RealTime IT News

PayPal Pulls It Off

So PayPal brought it off, going public at $13 a share late Thursday and raising about $70 million from investors willing to believe that despite the lawsuits and lack of earnings, this IPO represents the end of the Internet recession.

The Palo Alto, Calif.-based online payments firm sold 5.4 million shares at $13 each, within the expected price range of $12 to $14 each. Lead underwriter was Salomon Smith Barney.

The stock opened Friday at $15.41 and by mid-morning had climbed to $18.51, up more than 42 percent.

PayPal, which enables any business or consumer with an e-mail address to send and receive secure online payments, was forced to delay its initial public offering last week after being hit with a patent infringement lawsuit from New York-based CertCo.
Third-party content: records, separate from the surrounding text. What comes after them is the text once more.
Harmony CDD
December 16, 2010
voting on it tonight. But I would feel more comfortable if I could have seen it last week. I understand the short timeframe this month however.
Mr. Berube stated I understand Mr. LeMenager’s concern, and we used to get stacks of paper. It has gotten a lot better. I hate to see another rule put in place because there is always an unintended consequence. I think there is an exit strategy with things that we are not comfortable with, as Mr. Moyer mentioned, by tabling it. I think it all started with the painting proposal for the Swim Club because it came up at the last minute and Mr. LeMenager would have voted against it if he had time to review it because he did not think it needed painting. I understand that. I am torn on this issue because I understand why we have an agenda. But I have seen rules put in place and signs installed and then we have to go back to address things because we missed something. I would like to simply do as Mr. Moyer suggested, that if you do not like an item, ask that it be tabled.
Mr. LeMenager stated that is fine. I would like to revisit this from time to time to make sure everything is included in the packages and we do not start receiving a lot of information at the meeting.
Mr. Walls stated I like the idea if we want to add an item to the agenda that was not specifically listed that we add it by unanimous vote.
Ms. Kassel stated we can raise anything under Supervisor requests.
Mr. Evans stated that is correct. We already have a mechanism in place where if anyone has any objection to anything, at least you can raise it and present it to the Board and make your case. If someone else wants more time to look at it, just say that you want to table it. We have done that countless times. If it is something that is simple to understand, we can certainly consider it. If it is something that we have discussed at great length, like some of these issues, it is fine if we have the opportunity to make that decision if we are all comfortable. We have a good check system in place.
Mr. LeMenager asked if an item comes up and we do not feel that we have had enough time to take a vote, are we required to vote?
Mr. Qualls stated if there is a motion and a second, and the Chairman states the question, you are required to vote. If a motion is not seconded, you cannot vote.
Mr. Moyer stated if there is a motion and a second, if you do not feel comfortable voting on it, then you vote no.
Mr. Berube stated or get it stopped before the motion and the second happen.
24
Since then, it has filed updated SEC documents denying its technology infringed on CertCo's patent.

Then, new disclosures surfaced that banking regulators in Louisiana are ordering the service to stop brokering payments between online buyers and sellers there until the company receives a state money transmission license. Other states have expressed similar concerns.

PayPal, of course, gets a little piece of each transaction, so any state actions are direct threats to its revenue stream.

Venture capital firms that have invested in PayPal include Sequoia Capital, Nokia Ventures L.P., Clearstone Venture Partners and Madison Dearborn Partners.